Cuban human rights leader details govt offer of freedom for more prisoners

By Paul Haven, AP
Monday, October 4, 2010

Rights leader: More Cuban prisoners to go free

HAVANA — A Cuban human rights leader on Monday revealed the names of nine inmates apparently offered early release by the government in exchange for accepting exile, including some convicted of violent crimes such as hijacking, assault and piracy.

During formal jailhouse interviews in recent days, the nine men were told to compile a list of no more than eight family members who could go with them into exile, said Elizardo Sanchez, head of the Cuban Commission on Human Rights and National Reconciliation.

“This massive release is good news,” Sanchez said in a written statement.

The communist government has not commented.

Word of the expected releases — which first came out over the weekend — is the latest sign that Cuba’s surprise decision to empty its jail of many political prisoners will not be limited to the 52 “prisoners of conscience” whose release had already been promised.

Those prisoners — jailed in a 2003 sweep — were all locked up for nonviolent activism and other opposition activities and are considered political prisoners by London-based Amnesty International.

But the government is holding about 100 other people who are not on Amnesty’s list, many because they have been convicted of murder, hijacking and other violent crimes. Some human rights organizations believe the convictions and lengthy sentences were politically motivated.

The list released by Sanchez on Monday includes three men — Leudis Arce Romero, Lazaro Avila Sierra and Francisco Reyes Rodriguez — serving life sentences for hijacking a plane from Cuba’s Isla de la Juventud in 2003 and demanding it be taken to the United States.

Others on the list were convicted of violent crimes including piracy, assault and “terrorism,” and were serving sentences ranging from six to 15 years.

The only prisoner on the list not convicted of a violent crime was Pavel Hernandez, who was sentenced to six years in jail for trying to leave Cuba illegally.

The release of the first wave of 52 prisoners came as part of a landmark July deal between Cuba and the island’s Roman Catholic Church that was brokered by Spain’s government. So far, 39 former inmates from those jailed in the 2003 crackdown have been sent with their families into exile in Spain, with one of them then settling in Chile.

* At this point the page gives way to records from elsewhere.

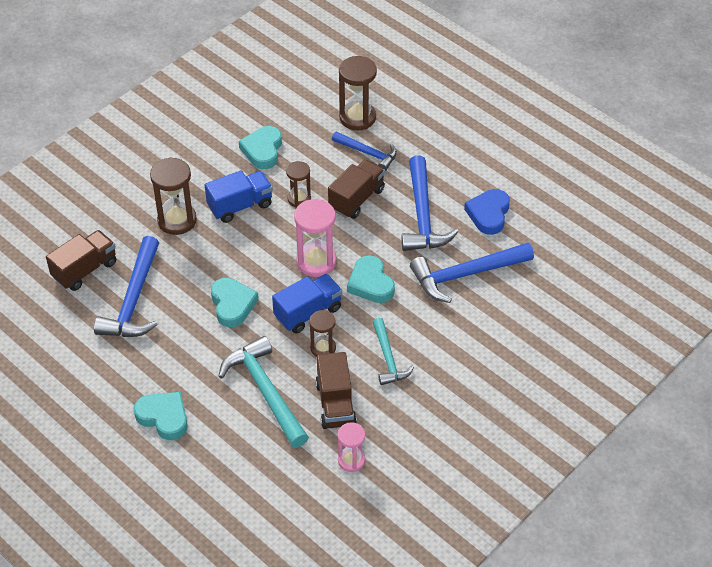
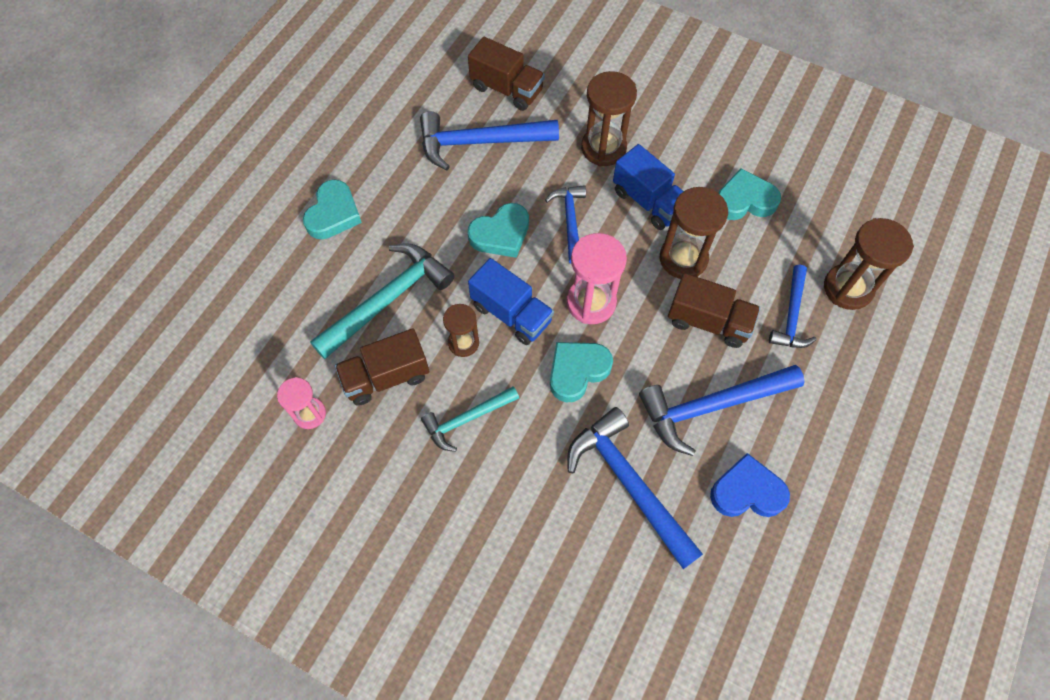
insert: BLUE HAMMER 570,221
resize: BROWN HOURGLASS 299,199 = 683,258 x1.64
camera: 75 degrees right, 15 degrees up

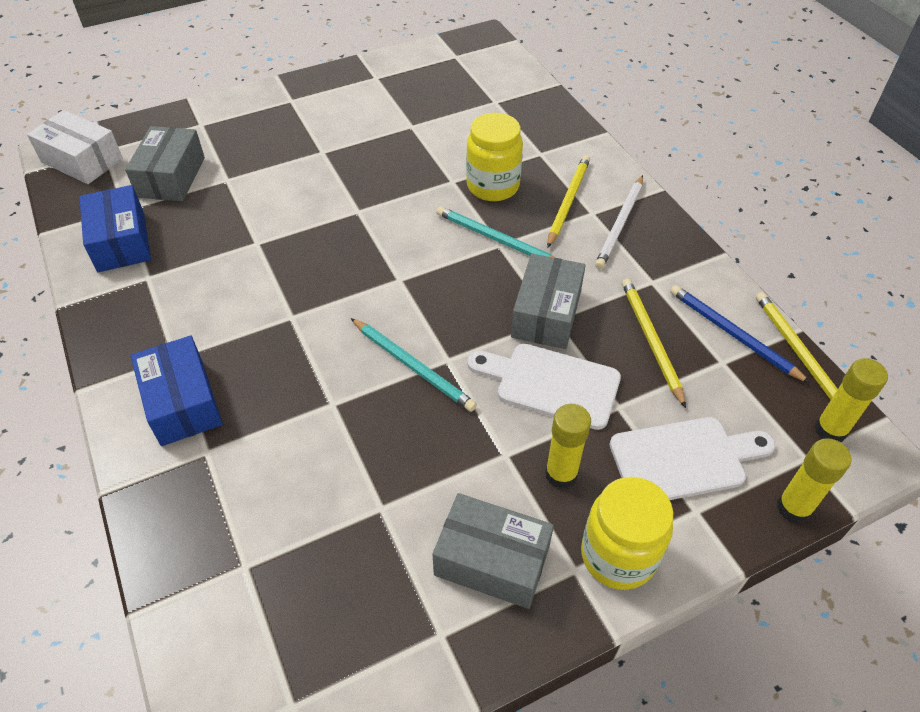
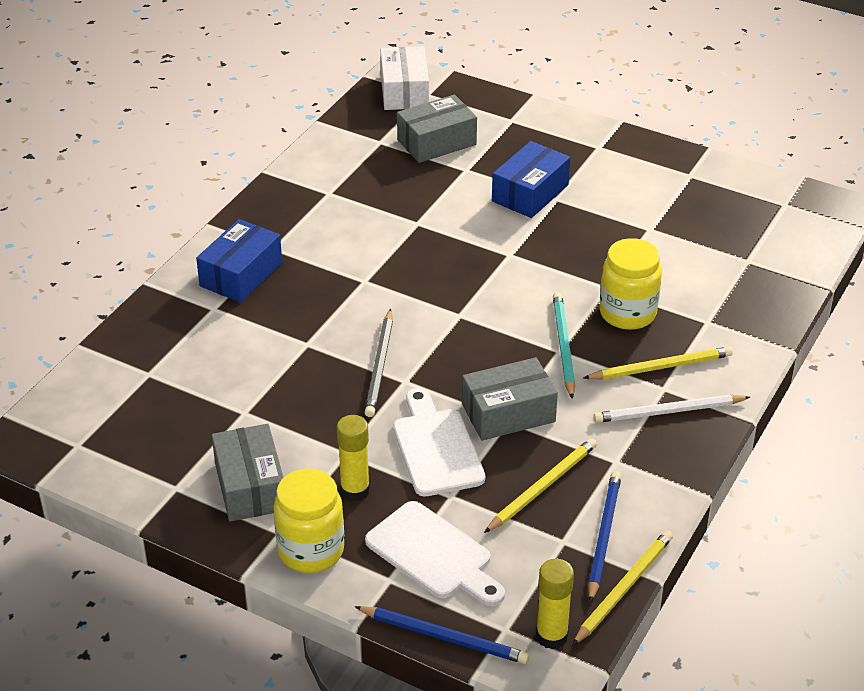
move: BLUE BOX 121,242 to 530,193
replace: YELLOW GLUE STICK 793,508 to BLUE PENCIL 444,637
recolor: TURQUOISE PENCIL 413,366 to GREY PENCIL 380,366
camera: 55 degrees right, 10 degrees down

Sanchez did not say where any prisoner freed as part of a second group of releases could end up.

In Madrid on Monday, the Spanish Foreign Ministry said it has no immediate plans to take in any freed Cuban prisoners outside of the 52 whose release was negotiated by the Catholic Church. The ministry said it was not aware of any of the nine on Sanchez’s list having asked to go to Spain, or of Spain having been contacted with regard to taking them.